OBJECTIVE
Copy out the introduction below about staging Wonderful Town, word for word and line for line.

DOCUMENT SECTION
□ □ □ □ □

From Congato WrongNote Rag: Negotiating Body, Space, and Identity in Cross-Casting Performance

by

INTRODUCTION:

Wonderful Town is a musical composed by Leonard Bernstein in 1953. It is adapted from Ruth McKenney’s memoir My Sister Eileen, telling the story of two sisters from Ohio—Ruth, a sensible journalist, and Eileen, an emotional actress—who try to make their way in New York’s Greenwich Village in 1935. This work is regarded as Bernstein’s comedic examination of the “American Dream”: surrounded by bohemian artists, Brazilian sailors, and Irish policemen, the sisters use completely different strategies to survive and find love—Ruth relies on her talent, while Eileen depends on her charm. The music in the show combines swing, conga, and Irish folk songs, making it a classic example of the 1950s Broadway “urban musical.”

I am honoured that this musical has been chosen as the core project for our Performance Project course this semester. The rehearsal period ran from 23 February to 27 March 2026. To ensure that every student could experience major roles, we adopted a rotating lead system where the same actors played different levels of roles in various acts. We faced extremely tight rehearsal schedules—moving from scene rehearsals to the actual performance in less than three weeks—while simultaneously working on another project called “London to Broadway.” Additionally, we had zero budget: all performers wore basic black costumes, with no scenery or props at all.

□ □ □ □ □

Extracted records
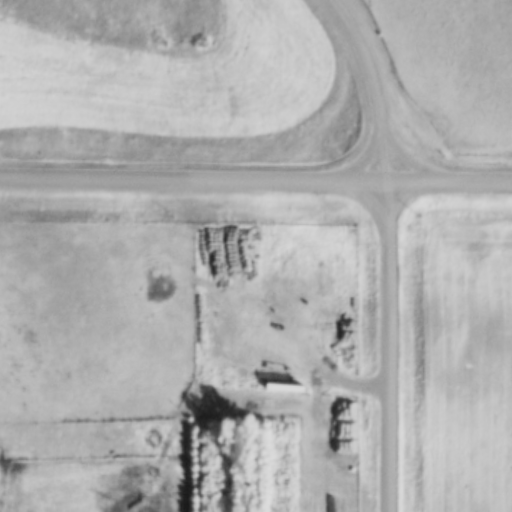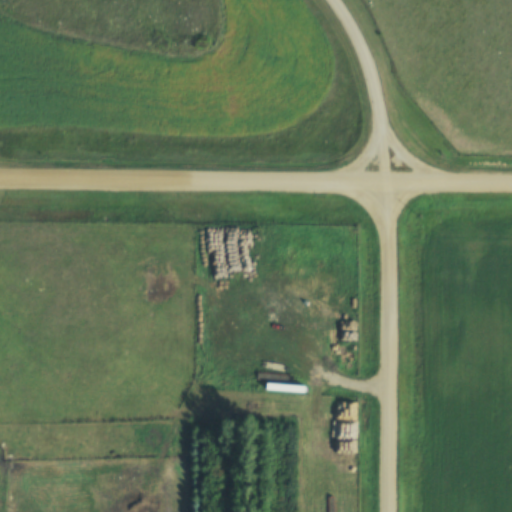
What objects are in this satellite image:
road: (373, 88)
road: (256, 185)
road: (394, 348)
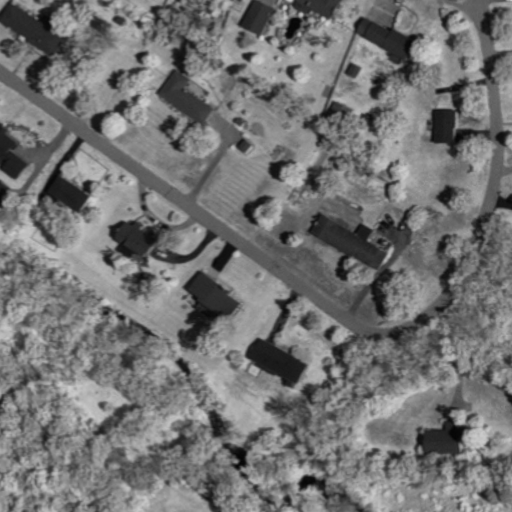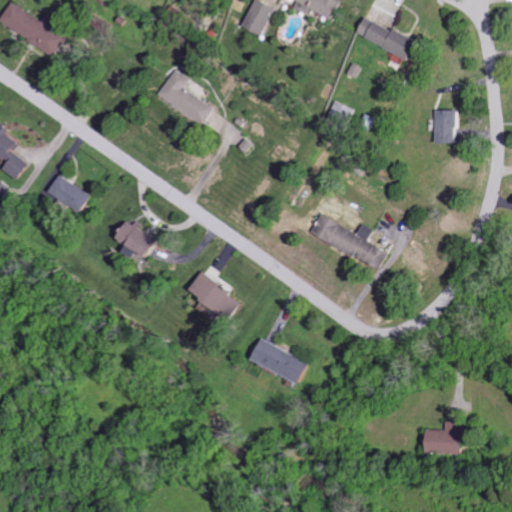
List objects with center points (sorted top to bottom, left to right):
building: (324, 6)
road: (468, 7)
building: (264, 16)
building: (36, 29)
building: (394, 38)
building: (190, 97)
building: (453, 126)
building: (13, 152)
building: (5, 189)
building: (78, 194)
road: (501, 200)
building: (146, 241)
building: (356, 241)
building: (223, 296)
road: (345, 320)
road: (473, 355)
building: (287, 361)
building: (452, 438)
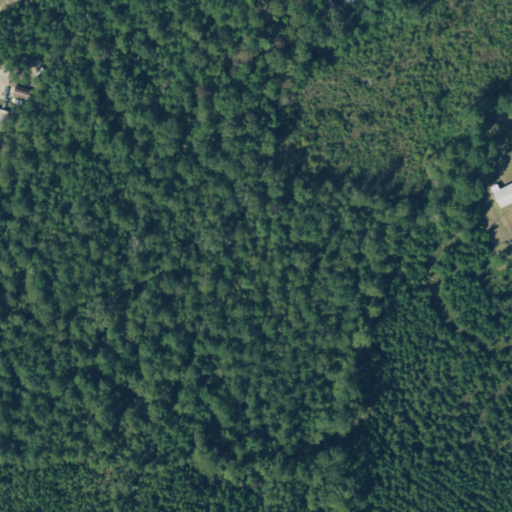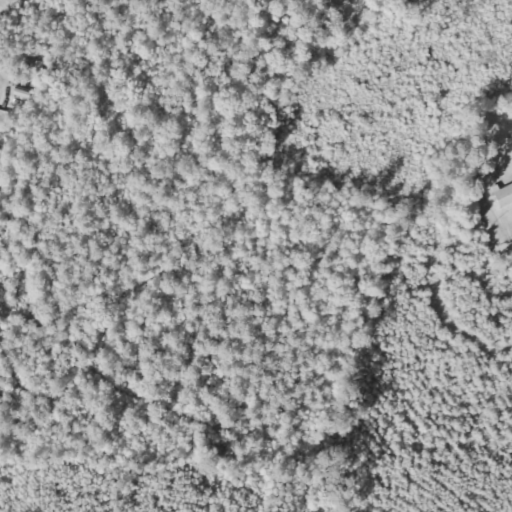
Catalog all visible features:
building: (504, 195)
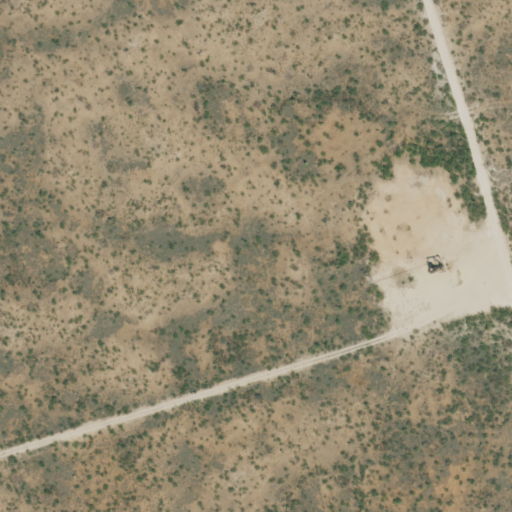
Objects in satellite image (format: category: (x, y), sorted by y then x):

□ □ □ □ □

ANSWER TO THE PROBLEM
From Congato WrongNote Rag: Negotiating Body, Space, and Identity in Cross-Casting Performance

by

INTRODUCTION:

Wonderful Town is a musical composed by Leonard Bernstein in 1953. It is adapted from Ruth McKenney’s memoir My Sister Eileen, telling the story of two sisters from Ohio—Ruth, a sensible journalist, and Eileen, an emotional actress—who try to make their way in New York’s Greenwich Village in 1935. This work is regarded as Bernstein’s comedic examination of the “American Dream”: surrounded by bohemian artists, Brazilian sailors, and Irish policemen, the sisters use completely different strategies to survive and find love—Ruth relies on her talent, while Eileen depends on her charm. The music in the show combines swing, conga, and Irish folk songs, making it a classic example of the 1950s Broadway “urban musical.”

I am honoured that this musical has been chosen as the core project for our Performance Project course this semester. The rehearsal period ran from 23 February to 27 March 2026. To ensure that every student could experience major roles, we adopted a rotating lead system where the same actors played different levels of roles in various acts. We faced extremely tight rehearsal schedules—moving from scene rehearsals to the actual performance in less than three weeks—while simultaneously working on another project called “London to Broadway.” Additionally, we had zero budget: all performers wore basic black costumes, with no scenery or props at all.